:: How to complete this task ::
Write down exactly the lines of the records below, beginning with the first and ending with the line that includes "pinky tip: (185, 219)".

(Data to examine begins)

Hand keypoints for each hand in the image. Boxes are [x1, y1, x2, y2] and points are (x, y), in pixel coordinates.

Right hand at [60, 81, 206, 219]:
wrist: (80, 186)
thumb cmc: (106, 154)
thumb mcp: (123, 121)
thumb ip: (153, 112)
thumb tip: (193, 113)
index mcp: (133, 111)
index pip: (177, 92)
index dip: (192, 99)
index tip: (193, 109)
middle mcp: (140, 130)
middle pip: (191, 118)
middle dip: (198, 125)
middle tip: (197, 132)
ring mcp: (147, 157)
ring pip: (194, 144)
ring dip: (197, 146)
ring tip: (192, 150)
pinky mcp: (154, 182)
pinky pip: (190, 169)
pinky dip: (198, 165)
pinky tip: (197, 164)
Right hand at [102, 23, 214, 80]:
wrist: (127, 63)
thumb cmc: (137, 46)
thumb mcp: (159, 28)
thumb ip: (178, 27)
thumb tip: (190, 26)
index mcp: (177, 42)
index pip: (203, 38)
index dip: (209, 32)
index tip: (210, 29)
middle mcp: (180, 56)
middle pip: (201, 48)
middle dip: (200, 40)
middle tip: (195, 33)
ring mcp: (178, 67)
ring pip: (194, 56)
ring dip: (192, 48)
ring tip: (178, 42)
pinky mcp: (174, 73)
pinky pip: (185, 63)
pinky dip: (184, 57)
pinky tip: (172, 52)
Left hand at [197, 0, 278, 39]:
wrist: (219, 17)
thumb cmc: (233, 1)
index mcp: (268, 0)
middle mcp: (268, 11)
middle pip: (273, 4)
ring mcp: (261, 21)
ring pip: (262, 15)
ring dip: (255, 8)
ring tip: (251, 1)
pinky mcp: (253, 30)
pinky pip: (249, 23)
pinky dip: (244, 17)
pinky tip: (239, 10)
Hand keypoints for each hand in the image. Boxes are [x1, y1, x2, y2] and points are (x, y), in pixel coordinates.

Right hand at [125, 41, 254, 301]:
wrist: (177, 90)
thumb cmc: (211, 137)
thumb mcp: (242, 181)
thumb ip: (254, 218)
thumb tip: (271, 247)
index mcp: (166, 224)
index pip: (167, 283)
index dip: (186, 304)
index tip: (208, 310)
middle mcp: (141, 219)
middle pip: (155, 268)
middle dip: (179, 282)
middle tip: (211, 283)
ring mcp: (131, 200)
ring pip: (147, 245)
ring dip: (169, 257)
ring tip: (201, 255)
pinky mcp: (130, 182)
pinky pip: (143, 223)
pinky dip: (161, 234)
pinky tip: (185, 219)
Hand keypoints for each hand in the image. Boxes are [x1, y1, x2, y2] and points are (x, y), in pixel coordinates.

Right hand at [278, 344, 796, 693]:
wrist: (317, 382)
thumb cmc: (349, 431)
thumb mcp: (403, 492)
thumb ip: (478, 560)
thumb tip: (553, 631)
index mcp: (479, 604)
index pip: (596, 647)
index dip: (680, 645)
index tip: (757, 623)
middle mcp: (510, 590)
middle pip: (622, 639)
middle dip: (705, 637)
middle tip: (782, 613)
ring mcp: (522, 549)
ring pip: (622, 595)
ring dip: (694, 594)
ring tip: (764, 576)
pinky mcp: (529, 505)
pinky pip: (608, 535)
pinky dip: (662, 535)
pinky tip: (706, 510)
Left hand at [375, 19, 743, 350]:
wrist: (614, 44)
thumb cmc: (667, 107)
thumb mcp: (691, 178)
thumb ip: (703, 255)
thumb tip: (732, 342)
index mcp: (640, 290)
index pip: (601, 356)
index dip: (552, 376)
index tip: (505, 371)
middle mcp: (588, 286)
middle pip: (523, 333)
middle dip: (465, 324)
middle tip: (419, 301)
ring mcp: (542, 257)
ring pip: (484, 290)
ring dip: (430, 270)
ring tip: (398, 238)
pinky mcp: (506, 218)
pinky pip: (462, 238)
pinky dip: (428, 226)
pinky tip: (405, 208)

(Data to examine ends)

:: Output ::
Hand keypoints for each hand in the image. Boxes are [x1, y1, x2, y2] and points are (x, y), in pixel coordinates.

Right hand at [60, 81, 206, 219]:
wrist: (80, 186)
thumb cmc: (106, 154)
thumb mcp: (123, 121)
thumb ip: (153, 112)
thumb tip: (193, 113)
index mcp: (133, 111)
index pip: (177, 92)
index dip: (192, 99)
index tip: (193, 109)
middle mcp: (140, 130)
middle pip: (191, 118)
middle dip: (198, 125)
middle tip: (197, 132)
ring mcp: (147, 157)
ring pip: (194, 144)
ring dip: (197, 146)
ring tip: (192, 150)
pinky mcp: (154, 182)
pinky pip: (190, 169)
pinky dip: (198, 165)
pinky tip: (197, 164)
Right hand at [102, 23, 214, 80]:
wrist: (127, 63)
thumb cmc: (137, 46)
thumb mcp: (159, 28)
thumb ip: (178, 27)
thumb tip: (190, 26)
index mcp: (177, 42)
index pip: (203, 38)
index dip: (209, 32)
index tip: (210, 29)
middle mcp: (180, 56)
middle pip: (201, 48)
middle dip: (200, 40)
middle tip: (195, 33)
ring mcp: (178, 67)
ring pip: (194, 56)
ring dip: (192, 48)
ring tip: (178, 42)
pinky mcp: (174, 73)
pinky pip: (185, 63)
pinky dip: (184, 57)
pinky tip: (172, 52)
Left hand at [197, 0, 278, 39]:
wrist: (219, 17)
thumb cmc: (233, 1)
index mcp: (268, 0)
middle mcp: (268, 11)
middle pip: (273, 4)
ring mcp: (261, 21)
ring pip: (262, 15)
ring dip: (255, 8)
ring tip: (251, 1)
pinky mcp: (253, 30)
pinky pip: (249, 23)
pinky dip: (244, 17)
pinky tip: (239, 10)
Hand keypoints for each hand in the image. Boxes are [x1, y1, x2, y2] and points are (x, y), in pixel coordinates.

Right hand at [125, 41, 254, 301]:
wrist: (177, 90)
thumb cmc: (211, 137)
thumb mcp: (242, 181)
thumb ip: (254, 218)
thumb tip: (271, 247)
index mcp: (166, 224)
index pip: (167, 283)
index dip: (186, 304)
index tip: (208, 310)
middle mcp: (141, 219)
middle pip: (155, 268)
middle dip: (179, 282)
middle tip: (211, 283)
ring mcp: (131, 200)
ring pip: (147, 245)
ring dip: (169, 257)
ring tip: (201, 255)
pinky mcp: (130, 182)
pinky pip: (143, 223)
pinky dip: (161, 234)
pinky tip: (185, 219)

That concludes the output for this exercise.